Sharath Adavanne,Archontis Politis,Tuomas Virtanen
DOI: https://doi.org/10.48550/arXiv.2111.00030
2021-10-30
Abstract:Data-based and learning-based sound source localization (SSL) has shown promising results in challenging conditions, and is commonly set as a classification or a regression problem. Regression-based approaches have certain advantages over classification-based, such as continuous direction-of-arrival estimation of static and moving sources. However, multi-source scenarios require multiple regressors without a clear training strategy up-to-date, that does not rely on auxiliary information such as simultaneous sound classification. We investigate end-to-end training of such methods with a technique recently proposed for video object detectors, adapted to the SSL setting. A differentiable network is constructed that can be plugged to the output of the localizer to solve the optimal assignment between predictions and references, optimizing directly the popular CLEAR-MOT tracking metrics. Results indicate large improvements over directly optimizing mean squared errors, in terms of localization error, detection metrics, and tracking capabilities.
Audio and Speech Processing,Sound
What problem does this paper attempt to address?
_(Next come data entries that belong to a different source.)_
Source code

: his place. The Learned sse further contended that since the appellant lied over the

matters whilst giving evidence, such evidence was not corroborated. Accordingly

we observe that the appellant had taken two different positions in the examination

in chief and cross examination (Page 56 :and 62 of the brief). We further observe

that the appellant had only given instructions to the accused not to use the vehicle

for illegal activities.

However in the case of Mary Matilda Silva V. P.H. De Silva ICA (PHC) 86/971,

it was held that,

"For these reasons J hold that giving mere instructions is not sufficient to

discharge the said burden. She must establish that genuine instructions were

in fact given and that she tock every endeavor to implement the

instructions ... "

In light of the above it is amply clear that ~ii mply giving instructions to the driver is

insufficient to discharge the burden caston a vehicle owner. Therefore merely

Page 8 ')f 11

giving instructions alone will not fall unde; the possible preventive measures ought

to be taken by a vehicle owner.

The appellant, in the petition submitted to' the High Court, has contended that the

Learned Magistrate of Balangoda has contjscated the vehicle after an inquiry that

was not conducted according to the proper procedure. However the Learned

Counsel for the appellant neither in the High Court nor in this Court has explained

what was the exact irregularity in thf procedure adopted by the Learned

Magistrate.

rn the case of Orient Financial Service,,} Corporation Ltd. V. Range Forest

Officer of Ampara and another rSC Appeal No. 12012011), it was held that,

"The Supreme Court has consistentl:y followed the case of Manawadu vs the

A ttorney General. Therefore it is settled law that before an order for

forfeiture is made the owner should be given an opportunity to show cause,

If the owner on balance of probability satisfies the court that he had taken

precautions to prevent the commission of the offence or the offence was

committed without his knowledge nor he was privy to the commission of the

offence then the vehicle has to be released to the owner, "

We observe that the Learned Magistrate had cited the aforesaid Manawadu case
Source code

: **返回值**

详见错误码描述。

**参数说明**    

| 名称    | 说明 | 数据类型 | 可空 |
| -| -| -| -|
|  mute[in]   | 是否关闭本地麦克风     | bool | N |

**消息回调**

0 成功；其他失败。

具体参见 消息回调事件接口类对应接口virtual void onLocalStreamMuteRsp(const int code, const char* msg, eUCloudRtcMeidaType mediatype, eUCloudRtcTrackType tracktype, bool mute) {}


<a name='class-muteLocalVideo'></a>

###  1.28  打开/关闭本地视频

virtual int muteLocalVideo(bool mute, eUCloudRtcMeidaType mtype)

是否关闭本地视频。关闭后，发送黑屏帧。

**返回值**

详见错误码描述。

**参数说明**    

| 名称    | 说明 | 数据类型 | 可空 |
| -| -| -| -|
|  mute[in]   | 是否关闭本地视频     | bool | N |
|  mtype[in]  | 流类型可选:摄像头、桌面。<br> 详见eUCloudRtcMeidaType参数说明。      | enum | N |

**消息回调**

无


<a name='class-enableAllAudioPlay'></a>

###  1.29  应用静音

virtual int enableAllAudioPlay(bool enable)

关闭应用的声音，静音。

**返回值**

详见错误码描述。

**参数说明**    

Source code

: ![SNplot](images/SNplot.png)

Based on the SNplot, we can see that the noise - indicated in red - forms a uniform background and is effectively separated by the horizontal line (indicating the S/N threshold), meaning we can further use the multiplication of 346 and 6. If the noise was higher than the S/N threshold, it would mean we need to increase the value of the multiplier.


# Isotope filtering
The problem that this paper attempts to solve is the insufficiency of training strategies encountered when using deep - learning methods for Sound Source Localization (SSL) in multi - sound - source scenarios. Specifically, the existing regression methods face the following challenges when dealing with multi - sound - source situations: 1. **Training problems in multi - sound - source scenarios**: Current methods require multiple regressors to handle the assumed maximum number of sound sources, which leads to the permutation problem between sound sources and regression outputs, affecting the training effect and the positioning accuracy during the inference process. 2. **Lack of an effective activity detection mechanism**: During the inference process, an additional activity detection mechanism is required to handle the continuous DOA (Direction of Arrival) stream. 3. **Limitations of the optimization objective**: Existing methods usually only optimize the spatial positioning error without considering the source detection term, which limits the improvement of overall performance. To overcome these challenges, the paper proposes an end - to - end training strategy. By introducing a differentiable tracking module (Differentiable Tracking - Based Training), it directly optimizes the CLEAR - MOT tracking metric, thereby improving positioning accuracy, detection performance, and tracking ability. Specific contributions include: - **Combining the source detection term**: Adding the source detection term to the loss function to improve overall performance. - **Avoiding permutation errors**: Avoiding permutation errors by integrating tracking - inspired loss terms. - **Adaptability under dynamically changing conditions**: Providing an end - to - end training strategy that can handle the dynamic change in the number of sound sources, which is suitable for annotated recordings in real - life. This method not only improves positioning accuracy and detection performance but also performs well in multi - sound - source tracking. Experimental results show that this method significantly outperforms methods that only optimize the mean - squared error on multiple evaluation metrics and is competitive under dynamic and reverberant conditions.